Of particular note to Kittler are the events of 1906: "Since Christmas 1906, when Fessenden's radio transmitter broadcast low-frequency random events as they occur as amplitude or frequency modulation of a high frequency, there exist non-material channels. Since 1906, when de Forest developed, from Edison's light bulb, the controllable valve, information is open to any kind of amplification and manipulation. The valve radio, developed as wireless telephony for breaking the imperial cable monopoly, first of all made the new weapons systems of the first World War, the aeroplane and the tank, both mobile and dirigible by remote control, and after the end of the war, was applied to the civilian populations." "The electrification of sensory input data through transducers and sensors enabled the entertainments industry to couple analog storage media firstly with one another and secondly with transmission media. The sound film combined optical and acoustic memories; radio, before the introduction of the tape-recorder, largely transmitted gramophone records; the first television systems, prior to the development of electronic cameras, scanned feature films. Thus the content of entertainment media always remains another medium which, in this way, they serve to promote."

"there is no general standard which regulates their control and reciprocal translation.

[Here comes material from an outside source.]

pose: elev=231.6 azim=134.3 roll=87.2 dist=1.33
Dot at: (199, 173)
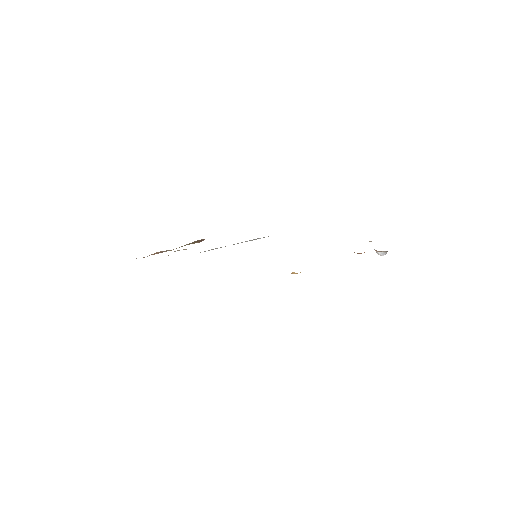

This is precisely the point at which the heroes and heroines of Benjamin's theory of media came to the rescue in the form of editors in film studios and sound engineers for tape with their celebrated but strictly manual montage techniques. The rendering obsolete of this human intervention and the automation of a general standard was reserved for digital technology." "Digital technology functions like an alphabet but on a numerical basis. It replaces the continuous functions into which the analog media transform input data, which are generally also continuous, with discrete scannings at points in time as equidistant as possible..."

"No matter whether their environment supplies alphabetic or numerical data, that is, writing or media-generated values, the commands, data and addresses are all represented internally by binary numbers. The classic distinction between functions and arguments, operators and numerical values has become permeable. However it is precisely this breakdown of the alphabet which also permits operations to be applied to operations, and ramifications to be automated. Which is why computers in principle comprehend all other media and can subject their data to the mathematical procedures of signal processing."

"However, for multi-dimensional signal processing in real time, such as is required for television pictures or computer animations, the von Neumann architecture becomes a bottleneck. For this reason large numbers of parallel computers are already in use, and biological and optical circuitry such as is required above all for the simulation of brain functions, is already under development. The day is not far off when signal processing will reach the physical limits of feasibility. This absolute limit is where the history of communication technologies will literally come to an end. [...] humanity which before of an indifferent or interferent natural world would have externalised first its motor and sensory interface, and finally its intelligence, in technical prosthetics."